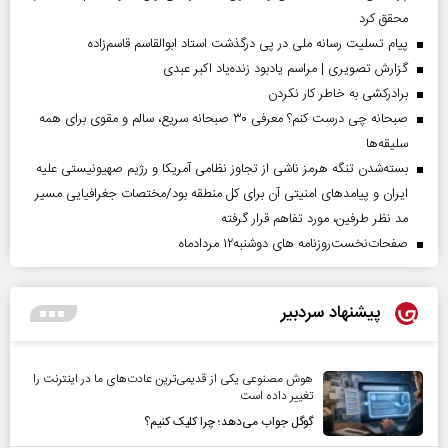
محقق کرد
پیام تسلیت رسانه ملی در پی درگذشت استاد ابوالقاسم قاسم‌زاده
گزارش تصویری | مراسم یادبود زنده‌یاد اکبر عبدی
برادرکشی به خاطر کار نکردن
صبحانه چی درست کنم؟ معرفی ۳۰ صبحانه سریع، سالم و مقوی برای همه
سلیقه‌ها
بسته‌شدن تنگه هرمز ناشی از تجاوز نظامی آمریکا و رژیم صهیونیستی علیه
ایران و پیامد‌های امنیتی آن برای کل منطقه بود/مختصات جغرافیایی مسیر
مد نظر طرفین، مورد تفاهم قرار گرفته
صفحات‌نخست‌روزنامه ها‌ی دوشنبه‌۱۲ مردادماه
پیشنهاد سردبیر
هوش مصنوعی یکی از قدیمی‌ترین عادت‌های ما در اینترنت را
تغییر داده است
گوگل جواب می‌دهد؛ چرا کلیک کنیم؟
◇ ◇ ◇ ◇
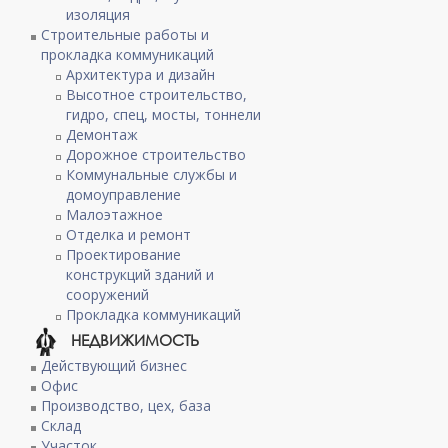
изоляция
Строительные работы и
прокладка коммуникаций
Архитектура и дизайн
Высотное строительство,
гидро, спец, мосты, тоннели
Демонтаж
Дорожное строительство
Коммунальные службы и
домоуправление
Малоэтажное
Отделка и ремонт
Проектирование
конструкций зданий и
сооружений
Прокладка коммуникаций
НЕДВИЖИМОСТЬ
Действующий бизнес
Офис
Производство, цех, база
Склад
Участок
◇ ◇ ◇ ◇
* WORK TO BE COMPLETED *
Locate every line in the records that includes the string "строительство", treating uppercase and lowercase letters as different, and copy each of those lines.

* EXPECTED OUTPUT *
Высотное строительство,
Дорожное строительство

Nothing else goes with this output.